I am not so good at working with imagery data. The only attempt to do it was in the competition Camera Identification, in which, by the way, the teams with the tag [ods.ai] blew up the whole leaderboard, so the Kaggle admins had to come to our slack to check that everything was according to rules. In this contest, I’ve got a silver medal with the 46th place, but when I read the description of the top solutions from our colleagues, I understood that this was my best place as they were using a real black magic with pictures augmentation, additioning more than 300GB of data, sacrificing, and other things. For example, you can read the post from Vladimir Iglovikov (ternaus) about “The importance of data augmentation”.
In General, if you want to start working with images, then you need other frameworks and other guides.
The main goal
Your main task is to write pipelines (issued in the form of jupyter notebooks + modules) for the following tasks:
- EDA (exploratory data analysis).

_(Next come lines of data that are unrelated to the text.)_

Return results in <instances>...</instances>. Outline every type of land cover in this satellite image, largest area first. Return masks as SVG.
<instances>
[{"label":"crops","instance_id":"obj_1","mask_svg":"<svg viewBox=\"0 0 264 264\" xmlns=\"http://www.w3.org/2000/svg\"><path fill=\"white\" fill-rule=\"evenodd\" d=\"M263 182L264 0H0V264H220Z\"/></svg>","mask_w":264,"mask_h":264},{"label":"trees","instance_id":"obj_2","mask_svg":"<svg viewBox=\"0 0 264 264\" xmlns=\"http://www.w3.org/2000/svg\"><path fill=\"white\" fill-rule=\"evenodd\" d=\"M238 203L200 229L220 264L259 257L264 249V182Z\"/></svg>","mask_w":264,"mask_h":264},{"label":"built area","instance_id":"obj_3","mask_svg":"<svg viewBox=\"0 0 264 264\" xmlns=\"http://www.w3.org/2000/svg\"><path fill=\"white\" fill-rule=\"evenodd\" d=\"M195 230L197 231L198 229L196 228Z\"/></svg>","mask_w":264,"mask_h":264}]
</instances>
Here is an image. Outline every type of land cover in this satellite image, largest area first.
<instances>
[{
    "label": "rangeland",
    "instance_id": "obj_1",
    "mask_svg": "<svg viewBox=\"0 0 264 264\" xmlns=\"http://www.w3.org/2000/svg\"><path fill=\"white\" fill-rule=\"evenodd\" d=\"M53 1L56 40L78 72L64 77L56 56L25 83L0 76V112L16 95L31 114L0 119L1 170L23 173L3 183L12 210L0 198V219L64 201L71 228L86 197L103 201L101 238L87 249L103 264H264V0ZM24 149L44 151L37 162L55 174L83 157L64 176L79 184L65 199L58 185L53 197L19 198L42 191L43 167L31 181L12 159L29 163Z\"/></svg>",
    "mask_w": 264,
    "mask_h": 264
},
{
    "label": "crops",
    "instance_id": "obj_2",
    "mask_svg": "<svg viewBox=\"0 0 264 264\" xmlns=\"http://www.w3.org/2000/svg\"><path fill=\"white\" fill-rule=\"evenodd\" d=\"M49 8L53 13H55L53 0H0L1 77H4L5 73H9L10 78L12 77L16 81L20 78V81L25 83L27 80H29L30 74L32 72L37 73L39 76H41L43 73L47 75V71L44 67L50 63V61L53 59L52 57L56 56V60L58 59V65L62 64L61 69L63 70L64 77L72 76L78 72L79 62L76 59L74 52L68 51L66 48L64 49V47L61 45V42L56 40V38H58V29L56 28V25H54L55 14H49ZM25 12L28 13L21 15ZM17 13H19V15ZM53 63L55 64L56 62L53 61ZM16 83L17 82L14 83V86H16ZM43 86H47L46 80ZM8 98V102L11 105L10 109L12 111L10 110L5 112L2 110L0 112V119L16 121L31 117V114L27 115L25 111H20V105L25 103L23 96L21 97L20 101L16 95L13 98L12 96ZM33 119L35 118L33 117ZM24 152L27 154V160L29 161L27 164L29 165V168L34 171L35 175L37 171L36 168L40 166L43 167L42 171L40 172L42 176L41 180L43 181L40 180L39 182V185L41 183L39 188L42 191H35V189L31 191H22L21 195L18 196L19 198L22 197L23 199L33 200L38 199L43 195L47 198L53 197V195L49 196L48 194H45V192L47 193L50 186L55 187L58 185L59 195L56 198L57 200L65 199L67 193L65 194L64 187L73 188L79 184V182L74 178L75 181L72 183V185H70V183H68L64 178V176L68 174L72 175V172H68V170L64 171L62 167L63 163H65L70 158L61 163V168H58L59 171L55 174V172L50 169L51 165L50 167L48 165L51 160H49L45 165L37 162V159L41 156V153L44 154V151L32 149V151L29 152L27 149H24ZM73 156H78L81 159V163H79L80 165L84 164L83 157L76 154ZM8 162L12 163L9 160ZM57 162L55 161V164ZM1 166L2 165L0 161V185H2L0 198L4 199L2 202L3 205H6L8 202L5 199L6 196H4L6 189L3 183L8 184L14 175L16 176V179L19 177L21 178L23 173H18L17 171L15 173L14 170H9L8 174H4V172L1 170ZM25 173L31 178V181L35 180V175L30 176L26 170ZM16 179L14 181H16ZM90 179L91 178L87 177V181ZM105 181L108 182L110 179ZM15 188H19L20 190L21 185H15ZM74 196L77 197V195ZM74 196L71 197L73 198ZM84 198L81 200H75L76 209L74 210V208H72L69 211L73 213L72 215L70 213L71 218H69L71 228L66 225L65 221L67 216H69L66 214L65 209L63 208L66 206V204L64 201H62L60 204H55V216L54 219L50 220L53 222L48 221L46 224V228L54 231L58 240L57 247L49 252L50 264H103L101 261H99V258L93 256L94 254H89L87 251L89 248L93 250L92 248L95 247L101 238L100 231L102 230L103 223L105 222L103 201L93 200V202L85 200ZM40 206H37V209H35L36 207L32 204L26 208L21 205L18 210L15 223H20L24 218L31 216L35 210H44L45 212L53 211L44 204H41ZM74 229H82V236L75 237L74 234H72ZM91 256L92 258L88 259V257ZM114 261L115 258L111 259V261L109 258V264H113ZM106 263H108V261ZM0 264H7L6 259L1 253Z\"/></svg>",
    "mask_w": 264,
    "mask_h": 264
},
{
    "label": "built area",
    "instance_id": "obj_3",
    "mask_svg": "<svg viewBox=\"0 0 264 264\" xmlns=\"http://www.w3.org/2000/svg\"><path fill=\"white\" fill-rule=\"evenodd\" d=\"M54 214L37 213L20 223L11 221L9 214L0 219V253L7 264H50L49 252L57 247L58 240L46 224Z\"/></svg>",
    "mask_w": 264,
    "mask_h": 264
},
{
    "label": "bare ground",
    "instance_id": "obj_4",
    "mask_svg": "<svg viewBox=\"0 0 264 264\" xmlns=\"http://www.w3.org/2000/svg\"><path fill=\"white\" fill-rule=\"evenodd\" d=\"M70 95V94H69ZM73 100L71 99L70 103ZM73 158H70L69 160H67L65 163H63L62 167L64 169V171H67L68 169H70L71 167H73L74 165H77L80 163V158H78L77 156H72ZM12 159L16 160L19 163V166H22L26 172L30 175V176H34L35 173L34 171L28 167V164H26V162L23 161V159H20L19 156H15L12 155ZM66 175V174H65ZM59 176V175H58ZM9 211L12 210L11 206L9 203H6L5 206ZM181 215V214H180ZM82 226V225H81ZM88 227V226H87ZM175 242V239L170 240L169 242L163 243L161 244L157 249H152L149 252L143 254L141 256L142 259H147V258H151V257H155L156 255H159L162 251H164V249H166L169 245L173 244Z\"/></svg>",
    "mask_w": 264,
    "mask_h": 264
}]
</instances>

Here it is necessary to make a comment that there are specially trained people on Kaggle :), who write very nice and comprehensive EDA kernels in each competition. It is hard to beat them, but it’s still necessary to understand how to look at the data because in your working tasks this specially trained person will be you. So you need to look at the methods and approaches and expand your libraries.
- Data Cleaning — all aspects of data cleaning. Working with missing values, outliers, etc.

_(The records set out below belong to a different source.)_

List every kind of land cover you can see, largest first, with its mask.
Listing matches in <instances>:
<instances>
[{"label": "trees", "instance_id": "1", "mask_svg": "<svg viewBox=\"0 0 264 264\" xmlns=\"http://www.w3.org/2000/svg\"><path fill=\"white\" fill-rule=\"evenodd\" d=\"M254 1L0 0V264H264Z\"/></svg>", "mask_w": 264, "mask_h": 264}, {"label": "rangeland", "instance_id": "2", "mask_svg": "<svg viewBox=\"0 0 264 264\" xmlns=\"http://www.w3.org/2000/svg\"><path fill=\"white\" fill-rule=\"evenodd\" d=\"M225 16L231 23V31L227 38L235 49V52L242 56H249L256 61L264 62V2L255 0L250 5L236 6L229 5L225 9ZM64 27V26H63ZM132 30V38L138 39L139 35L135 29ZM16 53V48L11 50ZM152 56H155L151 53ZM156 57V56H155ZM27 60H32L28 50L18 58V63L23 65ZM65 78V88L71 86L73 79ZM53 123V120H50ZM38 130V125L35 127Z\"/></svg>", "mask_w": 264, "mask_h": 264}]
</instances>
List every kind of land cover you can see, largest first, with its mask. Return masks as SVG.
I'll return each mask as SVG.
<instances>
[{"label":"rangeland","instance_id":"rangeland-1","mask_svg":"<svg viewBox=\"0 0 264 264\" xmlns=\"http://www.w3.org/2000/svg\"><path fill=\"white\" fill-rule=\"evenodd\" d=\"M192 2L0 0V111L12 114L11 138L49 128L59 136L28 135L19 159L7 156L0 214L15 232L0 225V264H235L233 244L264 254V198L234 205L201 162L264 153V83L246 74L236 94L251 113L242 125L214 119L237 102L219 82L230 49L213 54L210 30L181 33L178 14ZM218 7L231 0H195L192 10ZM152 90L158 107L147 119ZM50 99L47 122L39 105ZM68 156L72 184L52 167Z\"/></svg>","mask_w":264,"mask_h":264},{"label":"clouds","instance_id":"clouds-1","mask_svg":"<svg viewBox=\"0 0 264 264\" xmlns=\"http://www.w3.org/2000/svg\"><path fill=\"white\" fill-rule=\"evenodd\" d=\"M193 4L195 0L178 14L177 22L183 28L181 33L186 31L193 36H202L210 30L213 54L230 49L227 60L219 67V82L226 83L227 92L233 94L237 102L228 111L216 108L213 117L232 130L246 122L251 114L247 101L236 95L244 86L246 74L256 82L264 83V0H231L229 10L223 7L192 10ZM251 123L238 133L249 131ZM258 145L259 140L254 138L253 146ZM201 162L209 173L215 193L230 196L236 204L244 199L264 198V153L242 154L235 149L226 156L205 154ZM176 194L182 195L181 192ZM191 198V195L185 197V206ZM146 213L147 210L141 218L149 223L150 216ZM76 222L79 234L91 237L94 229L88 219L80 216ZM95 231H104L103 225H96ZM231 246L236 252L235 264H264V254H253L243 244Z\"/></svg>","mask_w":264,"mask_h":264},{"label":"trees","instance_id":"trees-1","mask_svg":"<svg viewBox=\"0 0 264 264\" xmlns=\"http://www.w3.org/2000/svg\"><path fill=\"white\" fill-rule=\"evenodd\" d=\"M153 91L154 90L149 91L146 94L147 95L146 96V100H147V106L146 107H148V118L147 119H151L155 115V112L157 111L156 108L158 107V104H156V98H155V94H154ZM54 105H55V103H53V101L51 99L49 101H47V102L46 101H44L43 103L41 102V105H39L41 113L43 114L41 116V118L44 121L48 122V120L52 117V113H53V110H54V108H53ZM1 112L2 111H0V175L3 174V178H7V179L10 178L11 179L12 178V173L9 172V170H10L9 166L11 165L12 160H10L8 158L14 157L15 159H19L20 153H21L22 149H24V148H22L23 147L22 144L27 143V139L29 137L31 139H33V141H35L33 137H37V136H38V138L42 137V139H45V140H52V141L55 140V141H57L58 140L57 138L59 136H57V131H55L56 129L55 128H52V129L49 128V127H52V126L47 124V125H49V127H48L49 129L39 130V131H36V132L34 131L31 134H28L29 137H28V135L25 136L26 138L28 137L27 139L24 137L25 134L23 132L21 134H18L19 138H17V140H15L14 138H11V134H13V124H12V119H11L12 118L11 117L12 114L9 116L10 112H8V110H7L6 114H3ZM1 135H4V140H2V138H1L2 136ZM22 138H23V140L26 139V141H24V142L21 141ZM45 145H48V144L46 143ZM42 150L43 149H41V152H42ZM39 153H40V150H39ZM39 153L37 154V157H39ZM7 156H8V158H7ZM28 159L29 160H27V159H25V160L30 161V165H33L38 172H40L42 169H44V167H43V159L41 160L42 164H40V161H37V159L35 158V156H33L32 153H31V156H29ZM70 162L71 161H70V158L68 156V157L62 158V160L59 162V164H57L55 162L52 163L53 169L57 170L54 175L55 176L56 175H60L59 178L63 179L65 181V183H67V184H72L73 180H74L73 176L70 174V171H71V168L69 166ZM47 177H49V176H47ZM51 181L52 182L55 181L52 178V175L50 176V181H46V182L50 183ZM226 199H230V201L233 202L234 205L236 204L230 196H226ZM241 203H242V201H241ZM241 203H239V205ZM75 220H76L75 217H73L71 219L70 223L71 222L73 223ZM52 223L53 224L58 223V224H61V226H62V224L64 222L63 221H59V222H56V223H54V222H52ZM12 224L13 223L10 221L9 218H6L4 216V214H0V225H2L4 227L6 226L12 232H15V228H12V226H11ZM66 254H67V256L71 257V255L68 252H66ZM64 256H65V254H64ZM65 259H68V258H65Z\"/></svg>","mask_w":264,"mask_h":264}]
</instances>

- Data preparation is all about the preparation data for the model. Multiple blocks (Common, for regressions/neural networks, for tree models, special (time series, images, FM/FFM), text (Vectorizers, TF-IDF, Embeddings))
- Models (linear models, tree models, neural networks, exotic (FM/FFM))
- Feature selection
- Hyperparameters search
In public kernels, all these tasks are usually gathered in one code, but I highly recommend to create a separate notebook and a separate module (or set of modules) for each of these subtasks. This approach will help you later.

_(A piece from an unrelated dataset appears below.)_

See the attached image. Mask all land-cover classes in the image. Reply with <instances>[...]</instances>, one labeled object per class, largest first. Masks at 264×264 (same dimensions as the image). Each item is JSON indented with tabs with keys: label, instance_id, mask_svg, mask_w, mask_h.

To prevent a possible holy war remember — the structure of this framework is not the truth in the last instance, there are many other ways to structure pipelines, and this is just one of them.
Data is transferred between the modules as CSV, or feather/pickle/hdf — the way you prefer and what you are used to or enjoy doing.
In fact, a lot still depends on the amount of data. In the TalkingData competition, for example, I had to go through memmap to avoid out of memory error when creating the dataset for lgb.
In other cases, the master data is stored in hdf/feather, something small (like the set of selected attributes) in the CSV. I repeat — there is no template, this is just one of the possible ways. You should try all of them and select the one which is best for you.
The initial stage
Start with any Getting started competition (as already mentioned, I started with House Prices: Advanced Regression Techniques), and begin to create your pipelines and notebooks. Read the public kernels, copy pieces of code, procedures, approaches, etc., then run your pipeline over your data, submit — look at the results, improve, rinse and repeat.
The main task at this stage is to create an efficiently operating full cycle pipeline — from reading and cleaning the data to creating the final submission.
A sample list of what should be ready and work at 100% before proceeding to the next step:
- EDA (dataset statistics, charts, a range of categories, …)
- Data Cleaning (filling missing using fillna, cleaning categories, combining categories)
- Data preparation (common (processing categories — label/ohe/frequency, the projection of the numeric to the categorical, the numeric transformation, binning), for regressions (different scaling))
- Models (linear models (different regression — ridge/logistic), tree models (lgb))
- Feature selection (grid/random search)
- Ensemble (regression / lgb)
Go into the battle
Choose any competition you like and let’s start…
- Look at the data, read the forums and build a robust validation scheme. Without robust validation, you will fall down in the leaderboard, just like it happened in the competition from Mercedes, Santander, and others. Look at the leaderboard of the Mercedes and discussion, for example (green arrows and digits indicate the number of positions the people rose up in leaderboard compared to public, red — how many went down)
At this time (2018–02–10) the arrows were removed from the leaderboard of all competitions. I don’t know the reason but hope that it will come back.
Do not continue until you build a robust validation schema — !!!
OK, you got robust validation, what to do next?
- Run your pipeline and submit the result
- Grab your head, freak out, calm down… and continue…
- Read all kernels/forum to know about used techniques and approaches
- Rebuild your pipelines with new techniques
- Go to step 1
Remember that your goal at this stage is to gain experience! We have to fill our pipeline with working approaches and methods, and our modules by working code. Don’t bother about the medals — I mean, it would be great if you could immediately take some place in the leaderboard, but if not, don’t get upset. We didn’t come here for five minutes, so medals and ranks are not going anywhere.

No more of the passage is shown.